Rodríguez había solicitado servicios religiosos y eso provocó la burla y agresiones de otros compañeros dentro de la instalación. Unos empujones y gritos provocaron su castigo, según cuenta. “Nunca averiguaron bien qué pasó ni quién tuvo la culpa. Te encierran y ya, no les importa nada”.

En el centro de procesamiento de Otero hay solo cuatro detenidos más que están recibiendo visita ese viernes por la tarde de mediados de abril. Las paredes están pintadas de color crema y las puertas son enormes y rojas. En el control de entrada advierten que no puede haber intercambio de papeles, lápices, caramelos. “Absolutamente nada”.

Al pasar, a la izquierda, hay una fila larga de taquillas, cada una con un asiento circular de lado y lado del vidrio. Los interlocutores deben acercarse a una rejilla metálica y circular en el centro de ese ventanal para escuchar mejor. Rodríguez responde con atención todas las preguntas, revisa sus papeles y cuenta que un juez determinó “miedo razonable”, sobre su caso de asilo. “Tengo esperanzas de que me aprueben”.

Su madre se llama Elmy Quintanilla y está en San Pedro Sula, Honduras. Vía telefónica cuenta que está muy preocupada “y espero que logre salir de eso, aquí él estaba metido en las protestas y se puso muy peligroso todo. Pero estoy muy preocupada por lo que le está pasando a mi único hijo, metido ahí”.

Un mes después de la visita a Rodríguez, y para el cierre de este reportaje, el optimismo de los Rodríguez recibió un golpe: “él está muy triste, lo van a deportar…”.

 

La respuesta de ICE

Consultados específicamente sobre el caso de Rodríguez Quintanilla, la Oficina de Inmigración y Aduanas (ICE) respondió por escrito “no podemos declarar sin un permiso firmado”, en el que el detenido autoriza ofrecer información a los medios de comunicación sobre su caso.

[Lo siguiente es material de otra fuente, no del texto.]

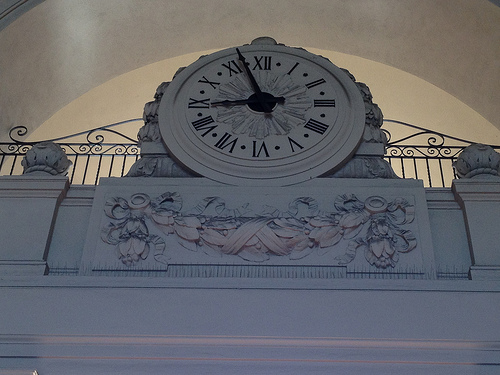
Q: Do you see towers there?
A: No, there are no towers.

Explicaron además que ICE emitió una directiva titulada “Revisión del uso de la segregación para detenidos de ICE”, que requiere que la agencia informe, revise y supervise cada decisión de la instalación de colocar a los detenidos en viviendas segregadas por más de 14 días, y requiere la notificación y revisión inmediata si existen preocupaciones mayores basadas en la salud del detenido u otros factores.

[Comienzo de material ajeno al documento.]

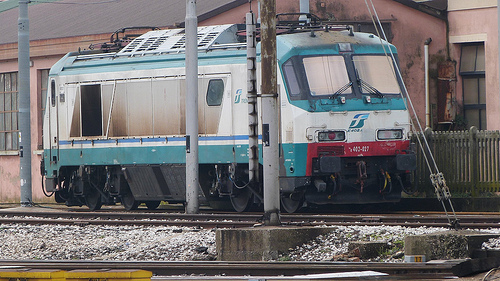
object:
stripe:
[44, 61, 410, 141]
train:
[38, 15, 419, 216]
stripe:
[306, 139, 407, 181]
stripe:
[54, 49, 250, 72]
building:
[2, 1, 498, 210]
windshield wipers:
[282, 54, 404, 98]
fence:
[411, 129, 500, 198]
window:
[77, 82, 107, 136]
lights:
[317, 131, 346, 142]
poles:
[182, 1, 199, 219]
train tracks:
[0, 218, 500, 230]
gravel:
[3, 221, 448, 262]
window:
[1, 70, 18, 154]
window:
[35, 67, 49, 157]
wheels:
[80, 167, 106, 209]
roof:
[0, 1, 240, 46]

Sobre la medida de encierro, señalaron que se trata de una forma de resguardar las instalaciones y seguridad de los funcionarios que trabajan dentro de los centros y de la población que espera por sus juicios allí adentro.

‘Solitary Voices’ es un proyecto periodístico coordinado por el Consorcio Internacional de Periodistas de Investigación y The Intercept, en el que participaron: Univision y NBC (en Estados Unidos), Grupo SIN (República Dominicana), Mexicanos Contra la Corrupción (México) y Plaza Pública (Guatemala).